- Brief -
Set down exactly the lines in the records below that run from the line with "focal_35mm: 23" to the line with "focal_mm: 12", inclusive, and nothing more.

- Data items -
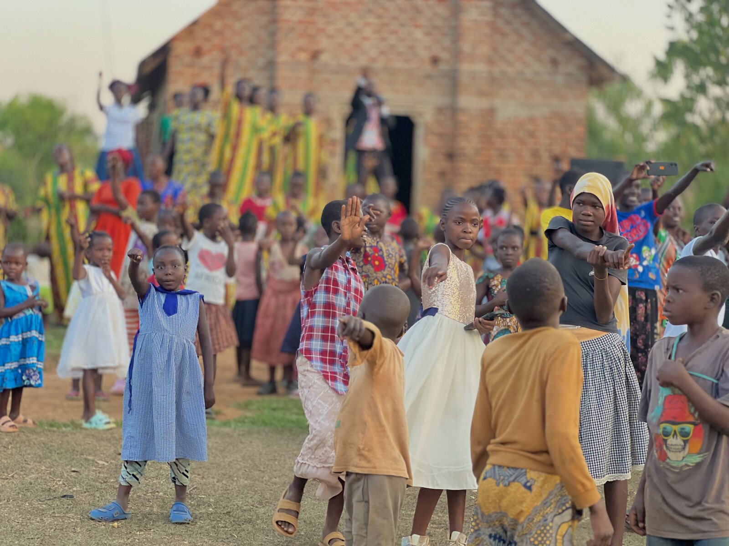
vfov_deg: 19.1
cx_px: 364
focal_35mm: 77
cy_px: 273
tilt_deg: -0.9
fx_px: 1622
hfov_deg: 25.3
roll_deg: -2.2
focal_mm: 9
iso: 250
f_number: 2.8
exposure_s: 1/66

* * *

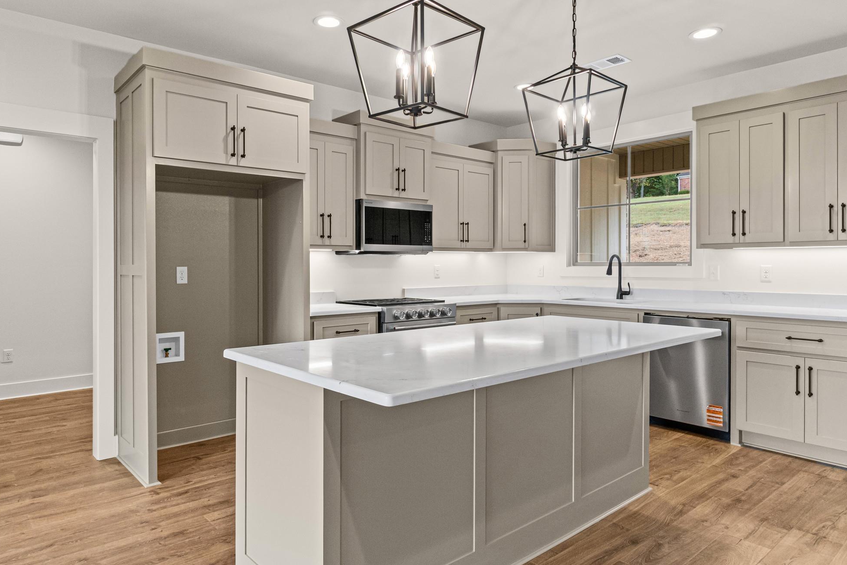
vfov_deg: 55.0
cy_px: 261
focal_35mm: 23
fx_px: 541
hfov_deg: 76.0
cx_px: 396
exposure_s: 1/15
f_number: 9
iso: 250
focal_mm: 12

==

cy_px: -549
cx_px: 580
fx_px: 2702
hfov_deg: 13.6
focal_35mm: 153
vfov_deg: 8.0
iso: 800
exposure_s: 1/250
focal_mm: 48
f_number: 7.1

- Solution to the problem -
focal_35mm: 23
fx_px: 541
hfov_deg: 76.0
cx_px: 396
exposure_s: 1/15
f_number: 9
iso: 250
focal_mm: 12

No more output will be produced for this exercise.